Estructura Institucional

A Comissão da Anistia tem vínculo direto ao Gabinete do Ministro da Justiça e é composta por 20 a 24 conselheiros nomeados pelo Ministro de Estado da Justiça e conta com o suporte de cerca de oitenta (80) funcionários.


Responsables

Paulo Abrão Pires Júnior - Presidente da Comissão de Anistia

Fuente: Arquivo do Ministério da Justiça

O atual Presidente da Comissão de Anistia é o Doutor Paulo Abrão, que exerce o cargo desde 2007. Paulo Abrão foi precedido por Marcello Lavenère Machado (gestão 2003-2006) e José Alves Paulino (2001-2002).

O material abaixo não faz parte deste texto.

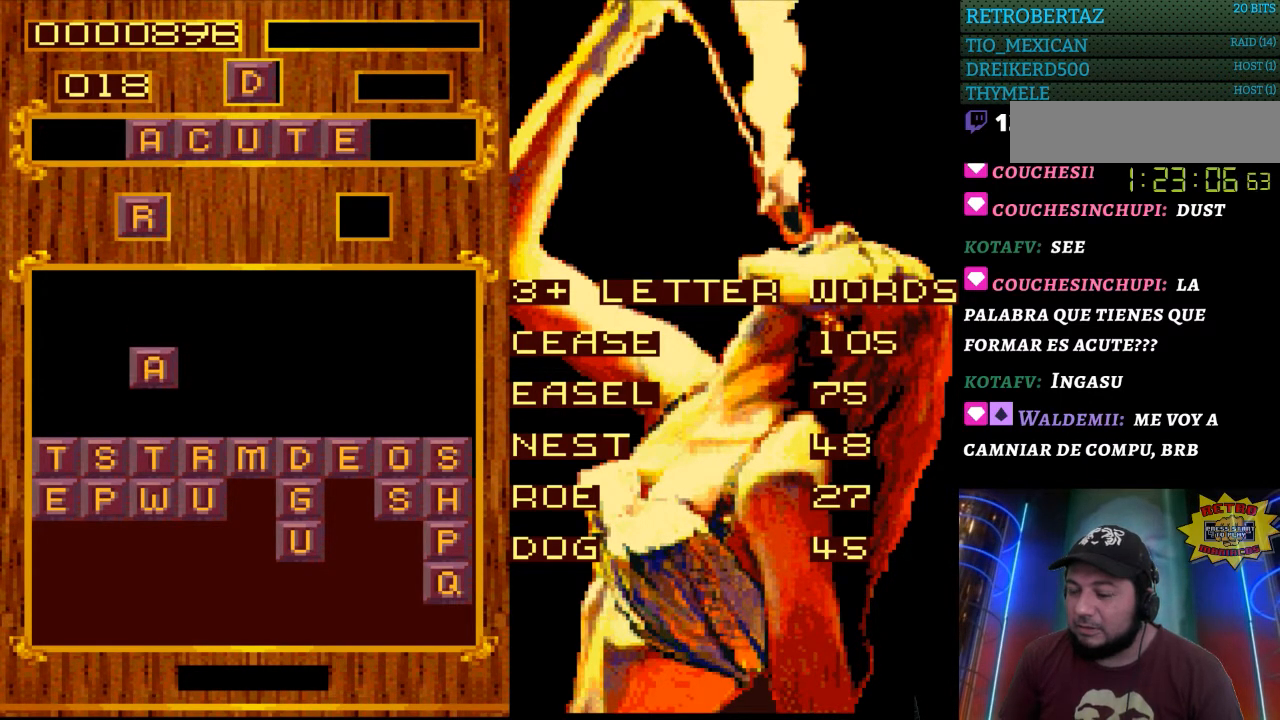
{"buttons": [], "events": [[83, "DPAD_RIGHT", "down"], [200, "DPAD_RIGHT", "up"], [333, "DPAD_RIGHT", "down"], [467, "DPAD_RIGHT", "up"]]}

Paulo Abrão é graduado, Mestre e Doutor em Direito, com especialização em Direitos Humanos e Processos de Democratização. Além de ser professor universitário, Paulo também exerceu o cargo de Secretário Nacional de Justiça e Presidente do Conselho Nacional de Refugiados (CONARE). Integrou o grupo de trabalho e redigiu a lei de criação da Comissão Nacional da Verdade. Depois de o cargo de Secretario Nacional de Justiça em janeiro de 2015, Paulo Abrão assumiu a Secretaria Executiva do Instituto de Políticas Públicas em Direitos Humanos do MERCOSUL.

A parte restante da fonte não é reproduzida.